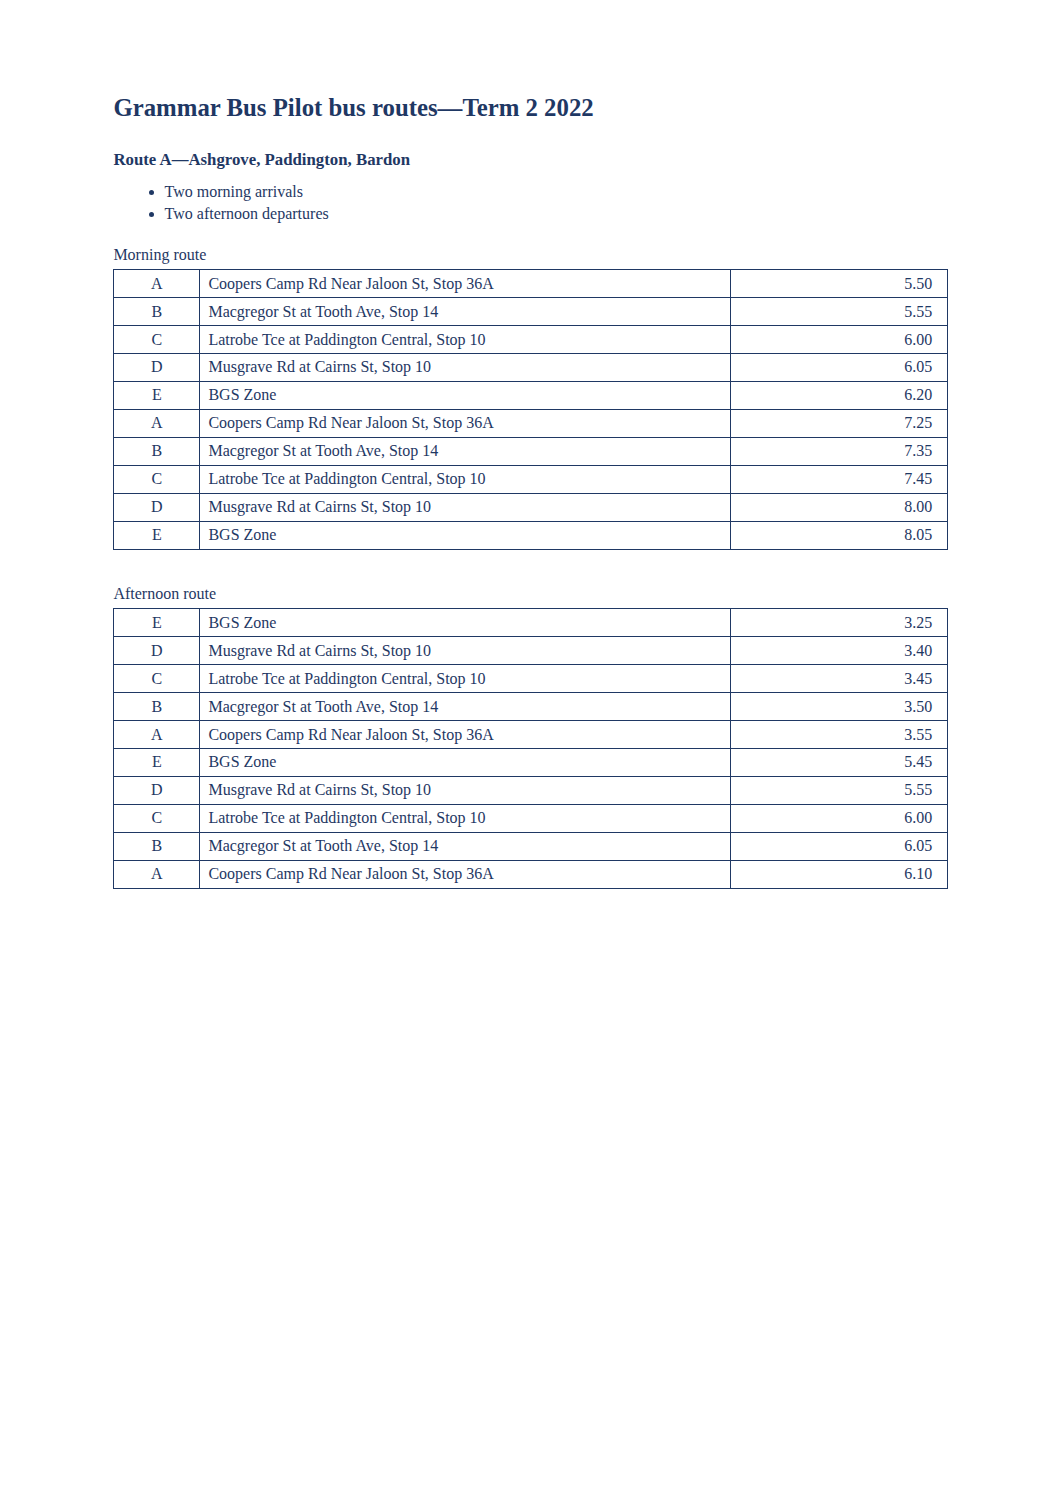Grammar Bus Pilot bus routes—Term 2 2022
Route A—Ashgrove, Paddington, Bardon
Two morning arrivals
Two afternoon departures
Morning route
| A | Coopers Camp Rd Near Jaloon St, Stop 36A | 5.50 |
| B | Macgregor St at Tooth Ave, Stop 14 | 5.55 |
| C | Latrobe Tce at Paddington Central, Stop 10 | 6.00 |
| D | Musgrave Rd at Cairns St, Stop 10 | 6.05 |
| E | BGS Zone | 6.20 |
| A | Coopers Camp Rd Near Jaloon St, Stop 36A | 7.25 |
| B | Macgregor St at Tooth Ave, Stop 14 | 7.35 |
| C | Latrobe Tce at Paddington Central, Stop 10 | 7.45 |
| D | Musgrave Rd at Cairns St, Stop 10 | 8.00 |
| E | BGS Zone | 8.05 |
Afternoon route
| E | BGS Zone | 3.25 |
| D | Musgrave Rd at Cairns St, Stop 10 | 3.40 |
| C | Latrobe Tce at Paddington Central, Stop 10 | 3.45 |
| B | Macgregor St at Tooth Ave, Stop 14 | 3.50 |
| A | Coopers Camp Rd Near Jaloon St, Stop 36A | 3.55 |
| E | BGS Zone | 5.45 |
| D | Musgrave Rd at Cairns St, Stop 10 | 5.55 |
| C | Latrobe Tce at Paddington Central, Stop 10 | 6.00 |
| B | Macgregor St at Tooth Ave, Stop 14 | 6.05 |
| A | Coopers Camp Rd Near Jaloon St, Stop 36A | 6.10 |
════════
For each line of the entries that includes "Cairns", show that line.

| D | Musgrave Rd at Cairns St, Stop 10 | 6.05 |
| D | Musgrave Rd at Cairns St, Stop 10 | 8.00 |
| D | Musgrave Rd at Cairns St, Stop 10 | 3.40 |
| D | Musgrave Rd at Cairns St, Stop 10 | 5.55 |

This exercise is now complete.